What’s wrong with this claim is that it forgets to reflect on the ways in which Derrida or Deleuze, like Beckett, like Kafka or Walser, not only do not require explication, but forever exceed our attempts to explicate them. They are literary, or they are philosophical, or both, precisely to the extent that they can never be dealt with, never explained away. Indeed, what if philosophy too partakes of the ‘singularity of literature,’ to borrow Derek Attridge’s term? What if what makes a style of philosophy singular is the same thing that singles out a literary style, and what if style is all that matters in philosophy, and in literature? For Attridge, singular works are those that ‘command attention... that surprise, that disturb, that find new modes of representation and new objects and events to represent.’ It is perfectly possible to read works of philosophy as if they were works of literature.
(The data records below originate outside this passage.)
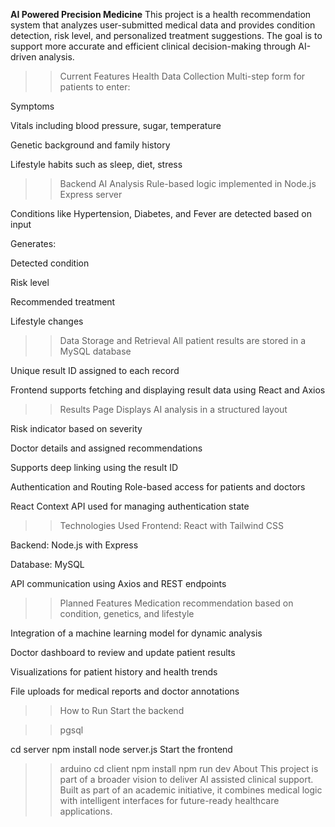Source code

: **AI Powered Precision Medicine**
This project is a health recommendation system that analyzes user-submitted medical data and provides condition detection, risk level, and personalized treatment suggestions. The goal is to support more accurate and efficient clinical decision-making through AI-driven analysis.

>>Current Features
Health Data Collection
Multi-step form for patients to enter:

Symptoms

Vitals including blood pressure, sugar, temperature

Genetic background and family history

Lifestyle habits such as sleep, diet, stress

>>Backend AI Analysis
Rule-based logic implemented in Node.js Express server

Conditions like Hypertension, Diabetes, and Fever are detected based on input

Generates:

Detected condition

Risk level

Recommended treatment

Lifestyle changes

>>Data Storage and Retrieval
All patient results are stored in a MySQL database

Unique result ID assigned to each record

Frontend supports fetching and displaying result data using React and Axios

>>Results Page
Displays AI analysis in a structured layout

Risk indicator based on severity

Doctor details and assigned recommendations

Supports deep linking using the result ID

Authentication and Routing
Role-based access for patients and doctors

React Context API used for managing authentication state

>>Technologies Used
Frontend: React with Tailwind CSS

Backend: Node.js with Express

Database: MySQL

API communication using Axios and REST endpoints

>>Planned Features
Medication recommendation based on condition, genetics, and lifestyle

Integration of a machine learning model for dynamic analysis

Doctor dashboard to review and update patient results

Visualizations for patient history and health trends

File uploads for medical reports and doctor annotations

>>How to Run
Start the backend

>>pgsql

cd server
npm install
node server.js
Start the frontend

>>arduino
cd client
npm install
npm run dev
>>About
This project is part of a broader vision to deliver AI assisted clinical support. Built as part of an academic initiative, it combines medical logic with intelligent interfaces for future-ready healthcare applications.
To read them without concern for their ‘truth content,’ attending instead to what leads them not to describe the world, but to create worlds, or to propose worlds at odds with our own. In the end, philosophy never really does succeed in describing anything. It tries to articulate what life is like, but it fails, at all times, in all places. This is the very thing that reveals and redeems it as literature.